壱話 紅い瞳の少女
大倭大倭帝国。時は大正。
私、如月 六花が住まうこの国では、300年も前に人と妖が土地を巡り大きく争った。双方に沢山の犠牲者を出したこの戦争は決着が付かず、『人と妖が同じ土地で共存する』という協定を結ぶことで終結した。
と言っても、ほとんどの妖は人にはでき得ない奇跡を起こすような力を持っていたため、かなりの財力を持つ妖が多い。
九尾なら、火を起こしたり変幻したり。天狗なら、飛べたり風を意のままに操ったり。
今となれば人と同じような形をしているためすぐには見分けがつかないが、その妖たちが持つのは森羅万象に影響を与えるとても強い力だ。
私はそんな時代に如月という華族の元に生まれた。いうところのご令嬢という奴だ。
しかし、私は決して年頃のご令嬢のように煌めいた暮らしをしていたわけではなかった。
赤切れだらけの手。お世辞にも艶やかとは言えない痛んだ黒髪。痣や傷痕だらけの身体。所々破れている着物。そして…真っ赤な瞳。

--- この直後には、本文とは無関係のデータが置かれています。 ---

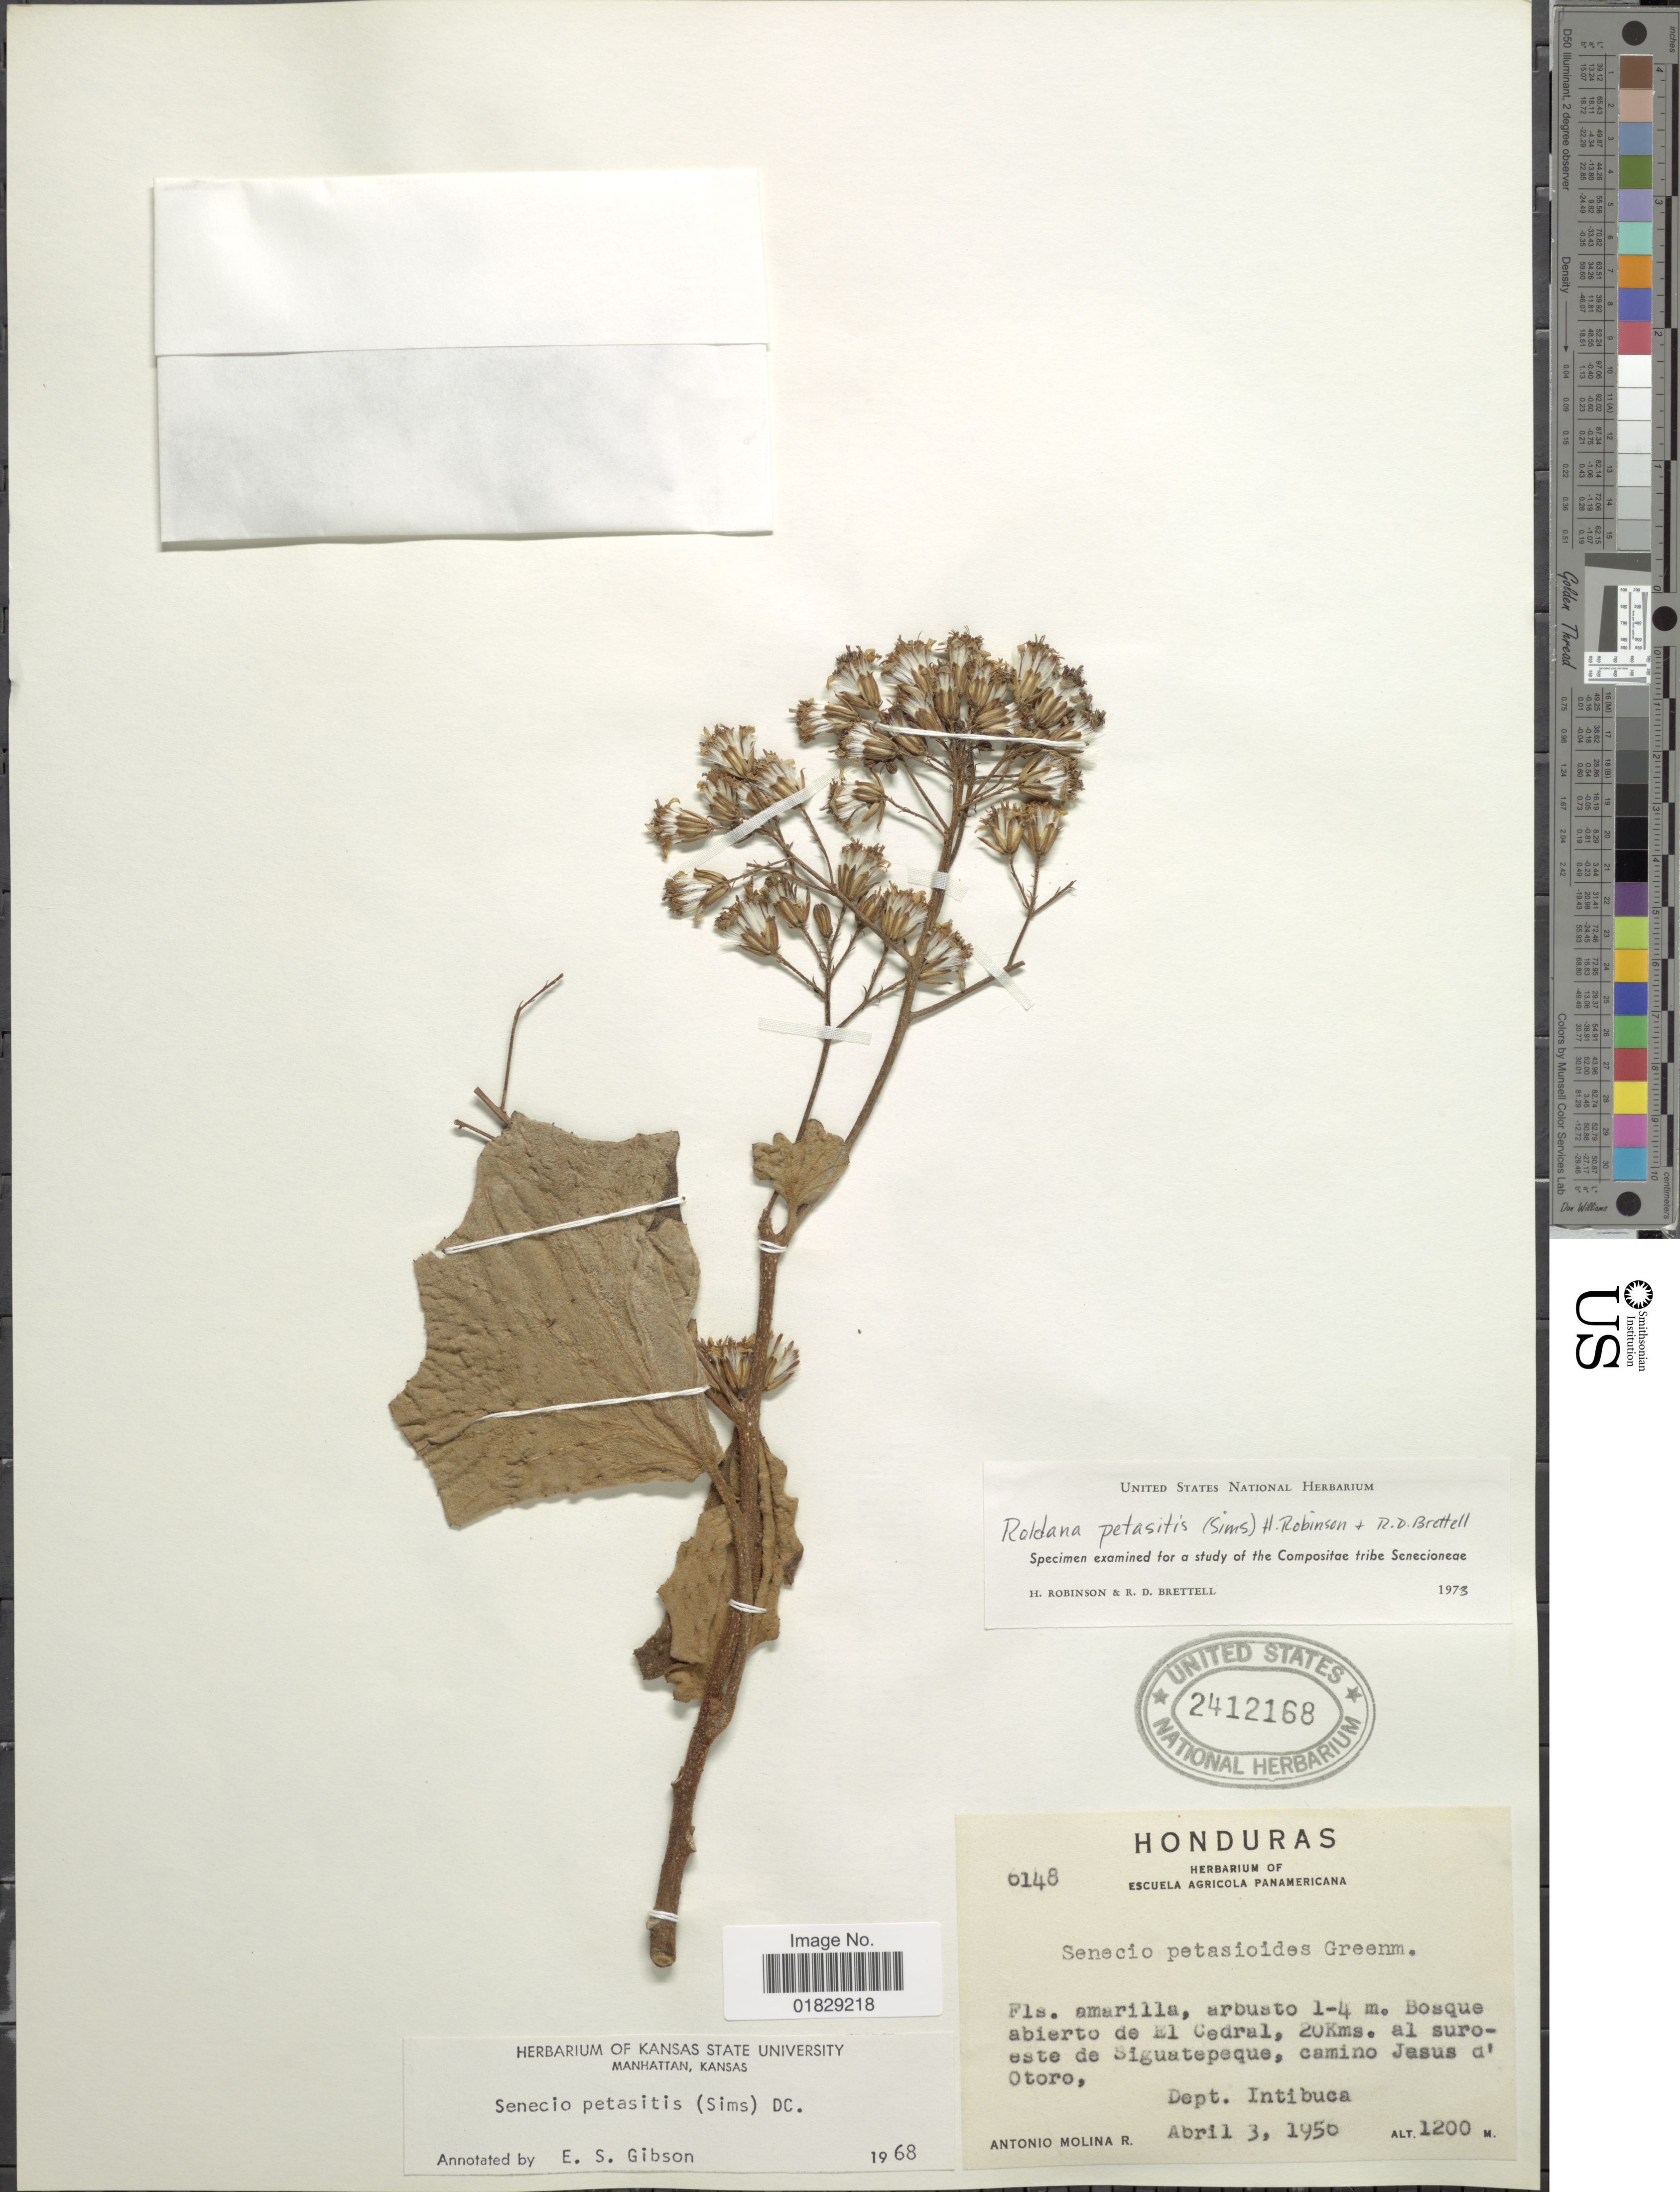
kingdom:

普通、純粋な大倭帝国の人間なら、黒髪に黒い瞳を持って生まれるはずだった。しかし、私が持って生まれてきたのは黒髪の真紅の瞳。血のような、真っ赤な瞳だ。そして明らかに白すぎる肌。
妖ならこう言った容姿の類いもいるが、私は人間だ。
正真正銘人間の母の腹から生まれてきた。
母は産後の肥立ちが悪く、私を産んだ直後に亡くなった。
『お前の目は母の血を吸った。だからそんなに赤いのだ。』
『母親殺しの化け物が‼︎』
そう言われ、私は人外の化け物として蔑まれてきた。
すぐに父は義母を娶り、私が3歳になった頃に妹も産まれた。
義母は酷い人だった。罵詈雑言を浴びせられ、息をするように私を否定した。そのうちに成長してきた妹でさえも私を見下し、手を上げるようになっていった。
十になるまでは、乳母と侍女一人によって育てられてきた。その二人も勤務態度は悪く、暴力さえなかったものの、罵詈雑言や職務怠慢は日常茶飯事だったのは良く覚えている。
十になった誕生日、父に呼び出された。十になれば認めてもらえる。そう信じていた私は浮き足立つような思いで父の元に向かったのだが、父から告げられた現実は重いものだった。
『この家で暮らしたいならば、明日からこの服を着て使用人と同じように働け』
そう言って私に投げるようにして与えたのはお古の下女が着るようなお仕着せだった。
その時の義母と妹の歪んだ笑みはたぶん、一生忘れることができないんじゃないかと思う。
そうして、今日にいたるまで、使用人と同じように働き、粗末なものを食べ、義母と妹の暴言、暴力に耐えながら過ごしてきたのだ。